This November had so many issues that if it were a person, it would be waist-deep in therapy, hopped up on dubious psych meds, and answering a lot of kind-yet-probing questions from well-meaning-yet-irritating family and friends. Despite this, I managed to pull out a National Novel Writing Month win by writing 12,000 words this past weekend while also finishing moving out of my old apartment.
Here are some of my NaNoWriMo highlights:
Accidentally naming a character “Feta.”
Yes, like the cheese. This came of fiddling around with random syllables to name characters in my fantasy world. It worked out in my favor because writing her name “Feta” eventually made something click in my head and I thought, “Ooh, what if she isn’t using her real name?” Thus, a sinister plotline was born.

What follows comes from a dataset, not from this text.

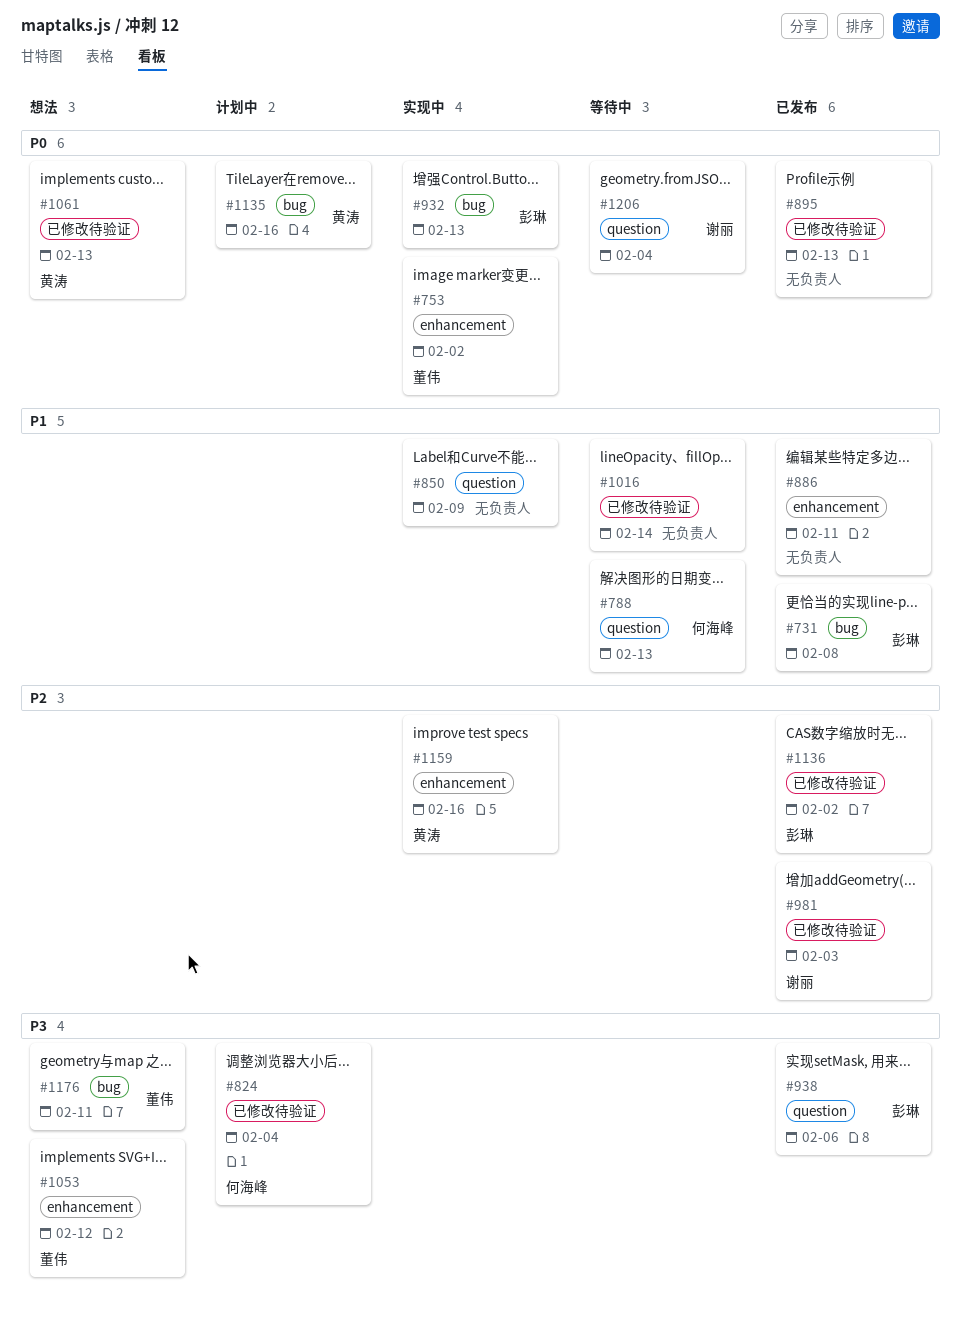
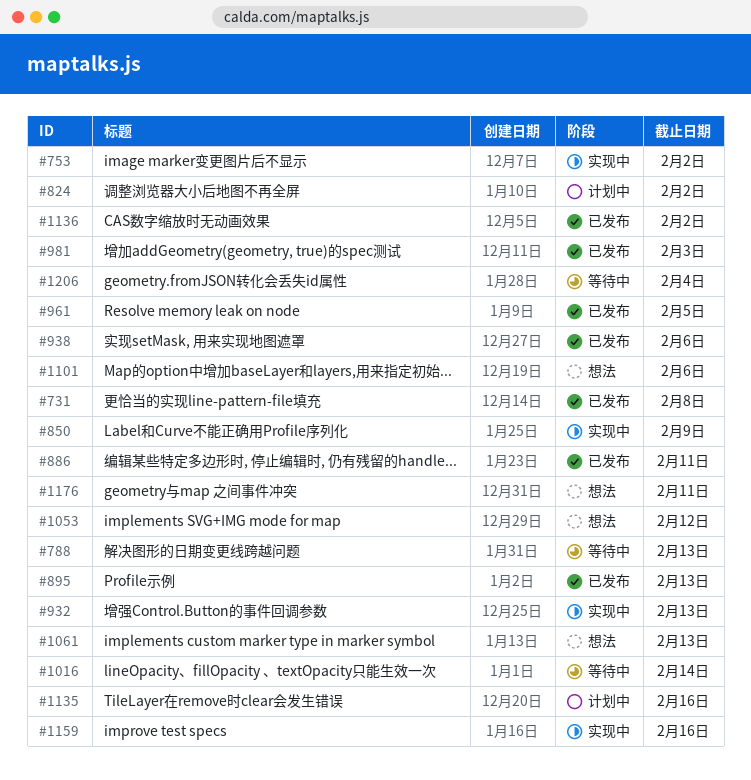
#824, due: Feb 4 -> Feb 2
#961: none -> present
#1101: none -> present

BTW, in 2010, I accidentally named a character Sean Astin. Yes, like the actor.
Successfully writing a jump rope rhyme
Poetry ain’t my thing. Saying “ain’t” ain’t my thing either, because that felt awkward and self-conscious. I’ve always envied fantasy with Tolkien-esque rhymes and songs, so penning a creepy little jump rope rhyme for my fantasy world was a milestone for me.
The Coffee Crawl and Writing Marathon
Not only do I participate in the online aspect of NaNoWriMo, I also co-run events for my local region. This was our 4th annual writing marathon, a 12-hour event that we spend hopping between coffee shops and writing all the way in a state of gleeful, caffeinated madness.
Writing in my new office
November was also the month I moved to a bigger apartment. I now have an office, which was probably meant to be a mud room.
Soap opera conflict
For all the faults of soap operas, I can’t help but enjoy gloriously convoluted soap opera plots. Like: Stanley is marrying Nancy but he slept with her twin sister Valerie, only it was actually Nancy pretending to be Valerie because Sasha blackmailed her and meanwhile Dirk is embezzling money from Stanley’s brother, Cal, who has a secret in his lake house that Dr. Van Shrubbery discovers when he pays a house call to Nancy who only called him to make sure he wasn’t home so Barbette could search his files for evidence of Sasha’s secret younger brother who was adopted by a family in France and is looking for money but only so he can use it for revenge on Valerie, who went to France once and broke his heart.
I didn’t manage anywhere close to that level of soap opera conflict, but the much smaller dose I added to my novel was a lot of fun.